> [Document section]
I would like to tell you a story. Every now and then certain events happen that are incredibly random and I do not believe them to be coincidence. They are inexplicable and their mathematical probability is basically equivalent to impossible. I'd like to think of them as moments when God reminds me that He is good and He cares about me, that He is in control, and that even though sometimes I feel like I'm way off track He’s still at work and I can cease striving and just simply surrender. In the words of Gregory Boyd, God is not more “there” than He is here. He is not more “then” than He is now (from an amazing book called Present Perfect). God just simply is. Whenever. Wherever.

So, my story. Two weeks ago while I was driving to a meeting I was thinking out loud, praying and being honest with God. That morning I had to postpone the Pledge Music campaign launch another week due to reasons outside my control. I had worked so many hours and was exhausted and disappointed. I knew deep down that it was okay and would still work out, but I was frustrated. Sometimes disappointment triggers the memory of events from the past when I’ve felt like no matter how hard I worked things still would’t come together. Like I was defective or something. You ever been there?

So in that moment, on that drive I had this feeling inside and said to God, “God, sometimes I feel like your playing games with me.” Now I believe that God is good, and that is the truth no matter if I feel it or not. My experiences and emotions were telling me something different than what God’s infallible word says about Him. So I knew my feeling wasn’t aligned with truth, but it still was a true emotion. I thought it wise in that moment to listen to a sermon via podcast to help feed my soul some truth to process. I had started one by Robert Morris a couple days before and randomly stopped it. So I hit play and picked it back up right where it left off. 

I promise you, this is what happened next.

Robert said “The Holy Spirit speaks to us. He’s not walking alongside us trying to talk but his mouth is covered. GOD IS NOT PLAYING GAMES WITH US.”

> [Exercises to complete]
(1) Put this sentence from the story about the postponed campaign launch into German: "I had worked so many hours and was exhausted and disappointed."
(2) Carry the story about the postponed campaign launch forward from its last sentence.

> [Supplied data]
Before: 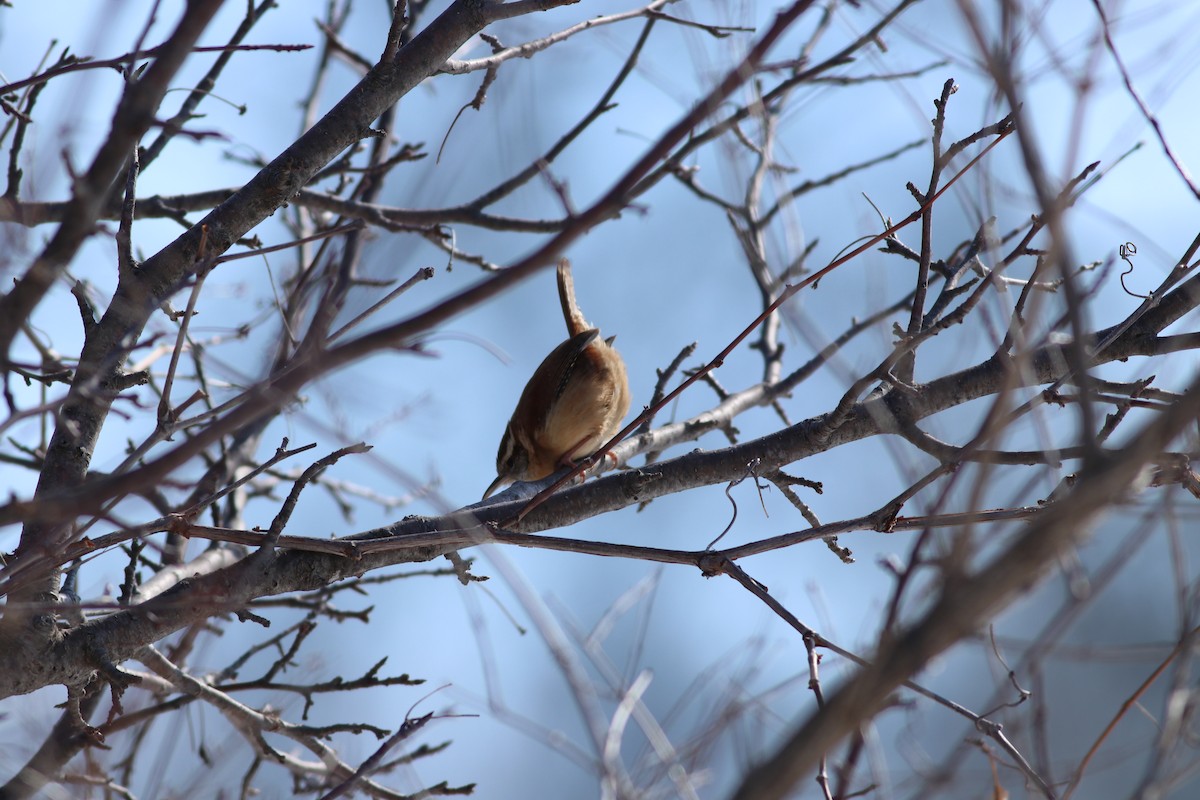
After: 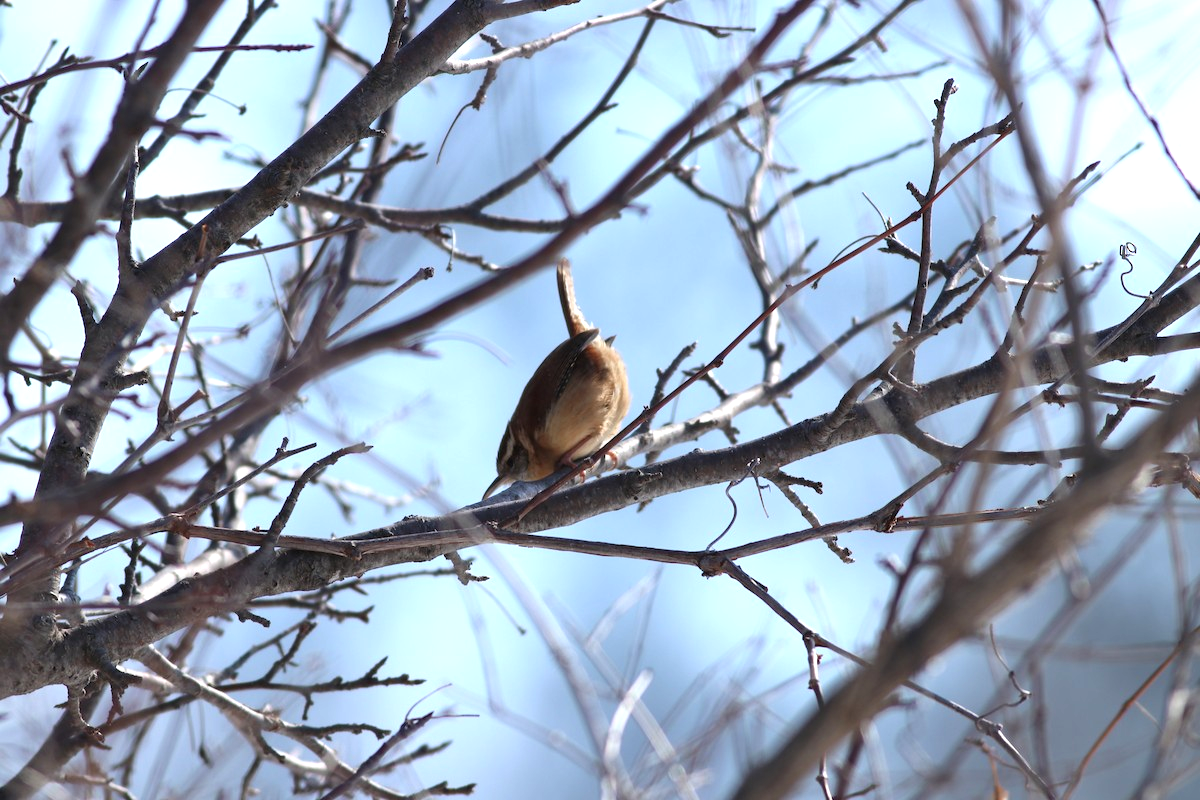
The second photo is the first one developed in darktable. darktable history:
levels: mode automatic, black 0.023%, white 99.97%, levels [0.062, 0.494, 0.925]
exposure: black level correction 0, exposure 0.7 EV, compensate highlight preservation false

* * *

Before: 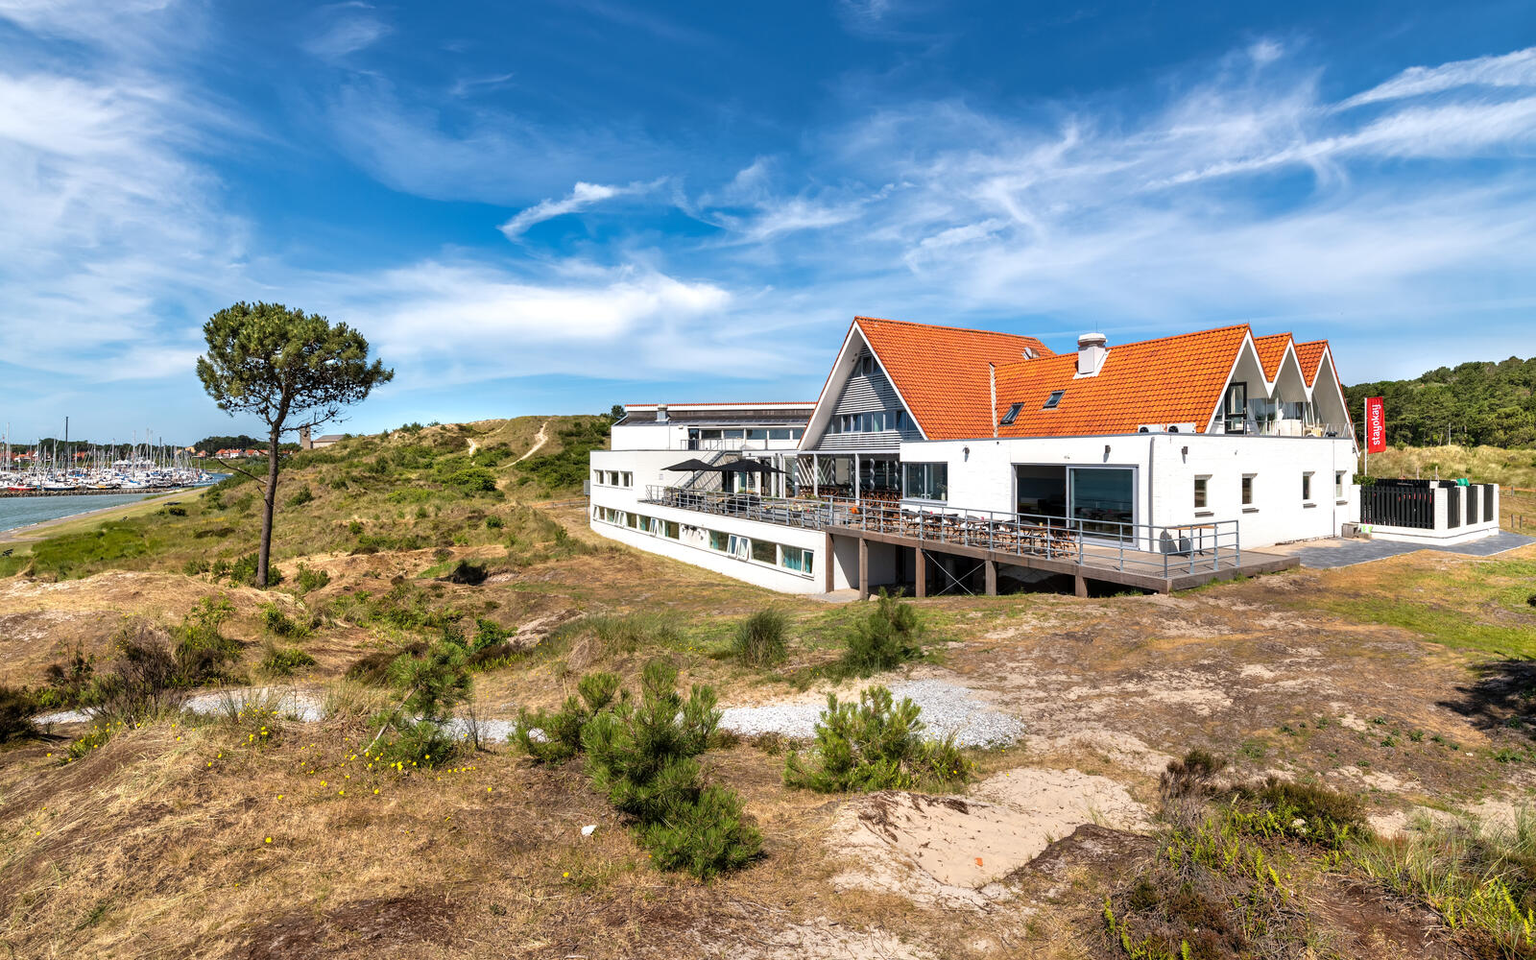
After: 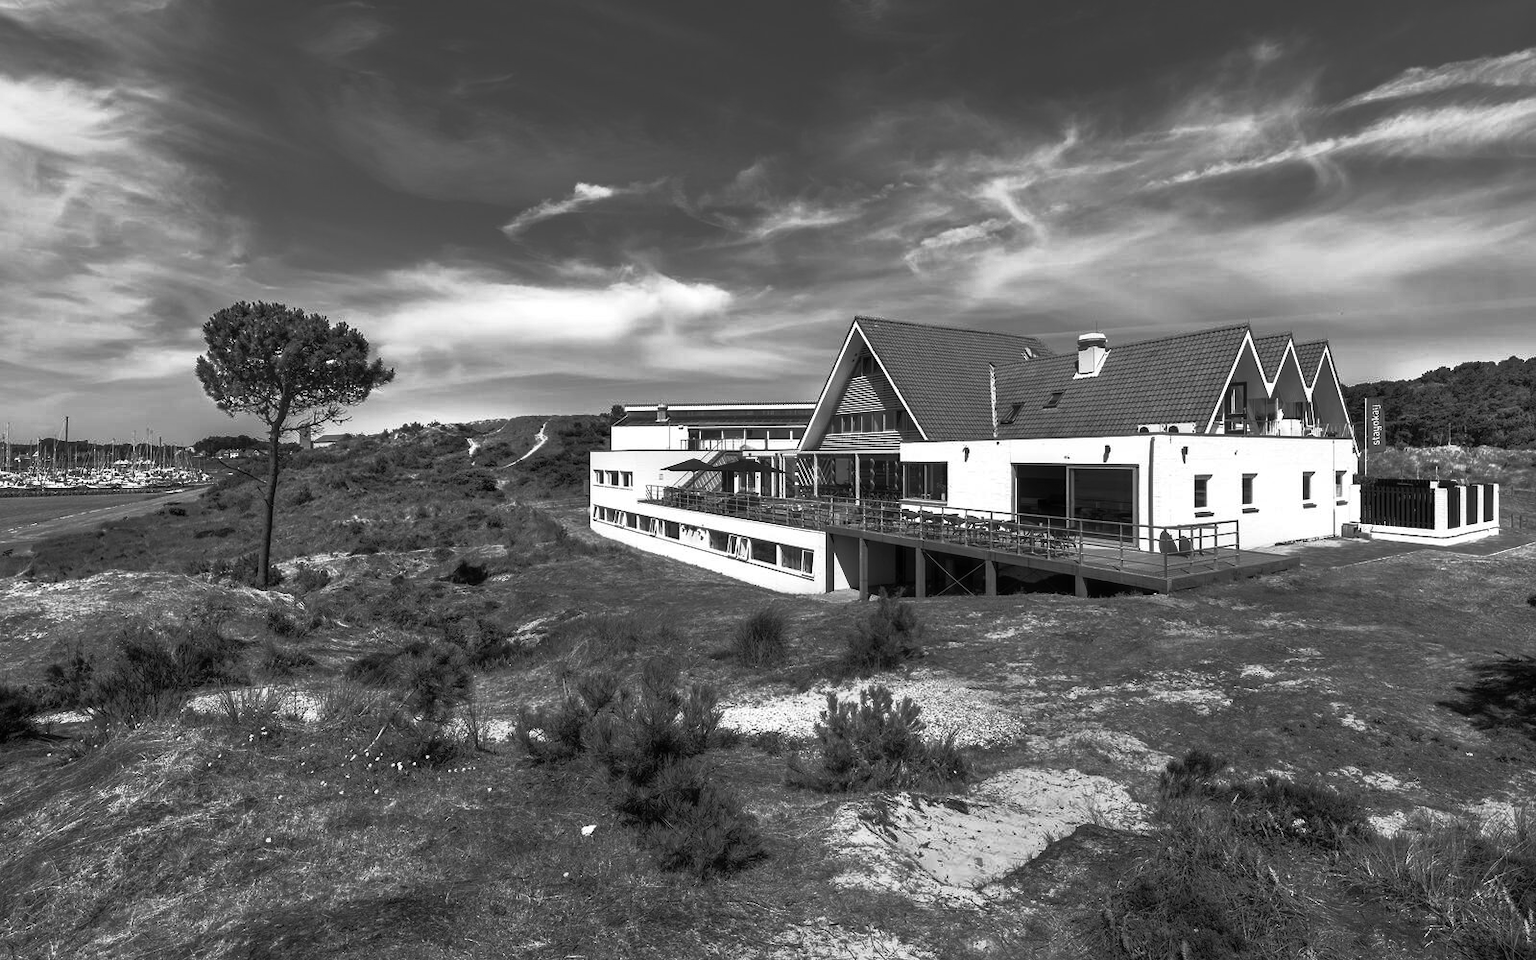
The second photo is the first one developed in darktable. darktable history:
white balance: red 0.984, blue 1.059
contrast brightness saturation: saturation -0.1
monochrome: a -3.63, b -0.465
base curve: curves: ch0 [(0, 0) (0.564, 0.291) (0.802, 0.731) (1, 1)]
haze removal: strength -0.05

> [Per-task outputs]
(1) Ich hatte so viele Stunden gearbeitet und war erschöpft und enttäuscht.

(2)
I sat there, dumbfounded. Paused the podcast. What’s crazy is I wasn’t even that surprised. Things like this have happened enough for me to think “Wow God you did it again!” Instead I really wanted to hear what God was saying to me. In that moment I truly believe He was speaking to me from Heaven through Robert Morris saying “Brian, I am not playing games with you!! I love you. I would never lie to you or lead you on. Every word that I speak is truth and will eventually come to pass. I know you feel hesitant to trust me, but I am not a man, I am NOT a liar, and I most certainly am not playing games with you.” Yes I’m using my imagination to quote God, something I am very careful with, just know that everything I typed is rooted in what the Bible says about God,

The reason I took the time to write this blog is because I believe God is saying that same thing to you. I heard a teaching last night that said we project what other people have done to hurt us on God and bring Him down to a human level. But God is not a human, which means He is not bound by human characteristics. I wrote this blog also because God’s character has been attacked. Rumors have been spread about Him. He doesn’t need me to defend Him, but I am speaking up because buying into these lies have hindered our relationship with Him and kept us from trusting and diving into His arms.

We can’t just disregard our feelings. Jesus didn’t even do that. From Mark 14:34 Jesus said “My soul is exceedingly sorrowful, even to death… Abba, Father, all things are possible for You. Take this cup away from Me; nevertheless, not what I will but what you will.” Jesus didn’t sin in telling God how He felt and asking if there was another way, He processed through it and obeyed. I could go on and on but I need to stop there.

Allowing ourselves to feel emotions and bringing them to God can help us find the healing we’re really searching for. It’s a marathon, not a sprint. I’m running with you.